Galleria fotografica

Dall’altra parte dell’oceano, stretto fra due Paesi della superfice enorme come il Venezuela ed il Brasile, si estende la Guyana, un piccolo stato dove secondo i dati del 2017, il 41% della popolazione viveva con 5,50 dollari al giorno, al di sotto della soglia di povertà, sbarcando il lunario come poteva, fra un po’ di turismo e la coltivazione di canna da zucchero e banane.

Poi, sull’economia del piccolo Paese sudamericano è piombato il petrolio, con la scoperta di enormi giacimenti, e la realtà è cambiata di colpo. Tutto è successo nel 2015, quando l’americana “Exxon” ha scoperto un giacimento al largo delle acque che bagnano Georgetown, la capitale, valutato in una capacità totale di 11miliardi di barili di greggio, con una produzione pari a 400mila barili al giorno che entro il 2028 dovrebbe aumentare a 1,2 milioni di unità.

Da quel momento, il balzo della piccola Guyana è stato impressionante: dalla posizione numero 108 nell’Indice di Sviluppo Umano secondo l’ONU, è passato ad un vero boom economico, con un reddito pro capite che nel 2019 si limitava a 13mila dollari e appena tre anni dopo, nel 2022, era schizzato a 42mila. Tutto questo mentre il Pil si impennava del +63% e il Fondo Monetario Internazionale strabuzzava gli occhi, valutando la crescita per il 2024 pari al 26,6%.

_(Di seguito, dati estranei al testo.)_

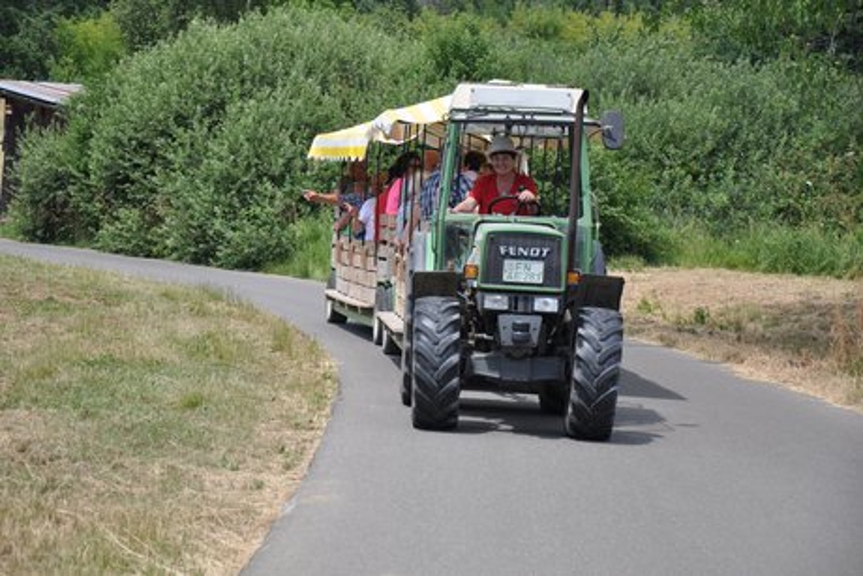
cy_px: 288
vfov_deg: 10.8
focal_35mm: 128
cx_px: 432
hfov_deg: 16.1
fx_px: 3057
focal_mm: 85
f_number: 6.3
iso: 200
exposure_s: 1/640
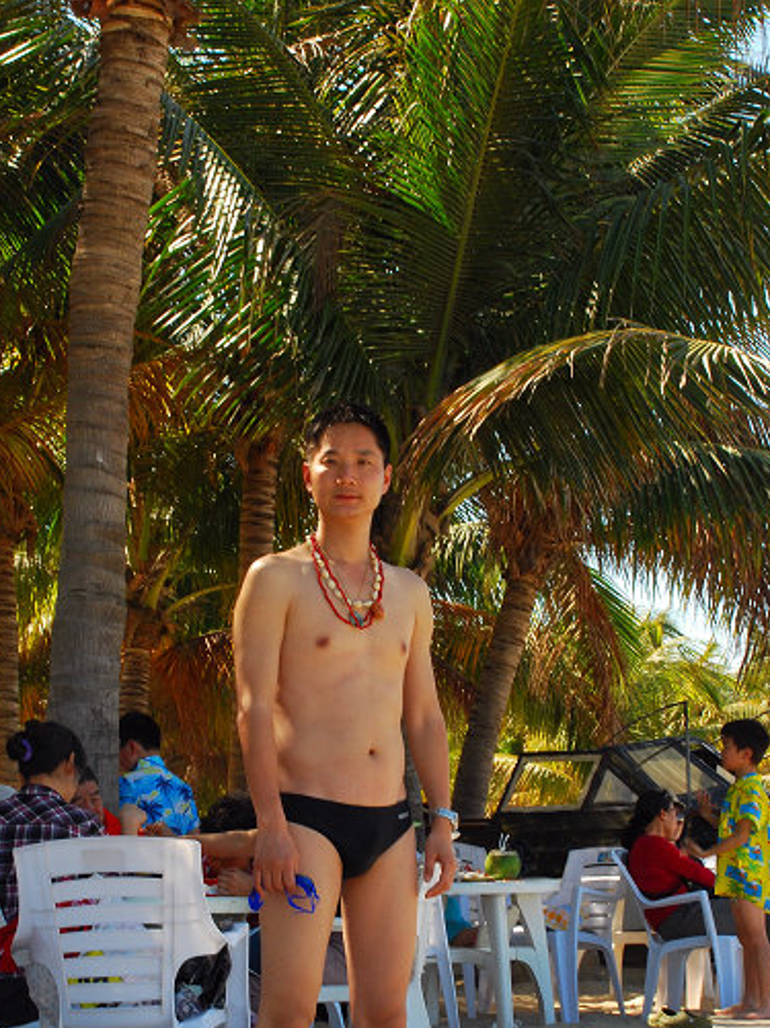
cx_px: 356
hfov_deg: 21.4
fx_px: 2039
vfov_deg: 28.2
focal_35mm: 69
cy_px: 665
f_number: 16
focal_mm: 35
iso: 320
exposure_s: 1/60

Oggi la Guyana – mentre il resto del mondo si azzuffa e fa rumore – è diventata una sorta di Dubai in versione sudamericana, dove i palazzinari fanno a gara per disegnare la skyline, i ristoranti di lusso si moltiplicano e i colossi come Starbucks e Hard Rock Cafè hanno già piantato la bandierina. A questo si aggiunge il presidente Mohamed Irfaan Ali, che si recente si è lanciato in un’iniziativa impensabile per il resto del pianeta, specie in periodi come questi, ammorbati da crisi e guerre: la decisione di concedere un bonus universale ad ogni cittadino maggiorenne, che riceverà 500 dollari cash, più o meno 460 euro. Non saranno un’enormità, ma in un Paese dove le disparità sociali sono ancora tante fanno eccome la differenza e sono comunque meglio delle mancette che i governi occidentali sono soliti elargire.

Sullo straordinario caso della Guyana ha acceso i riflettori anche il “Financial Times”, che è sceso nei dettagli fono a mettere in dubbio il futuro. A far temere il peggio sarebbe un governo troppo accondiscendente verso i vincoli ambientali concessi ai famelici petrolieri americani, al punto da rischiare una “bomba climatica”, con l'aggiunta di un effetto storicamente già visto e definito “resourse curse”, più o meno la maledizione delle risorse, ovvero quell’improvviso benessere che gonfia la moneta locale aumentando disuguaglianze sociali e livelli di corruzione.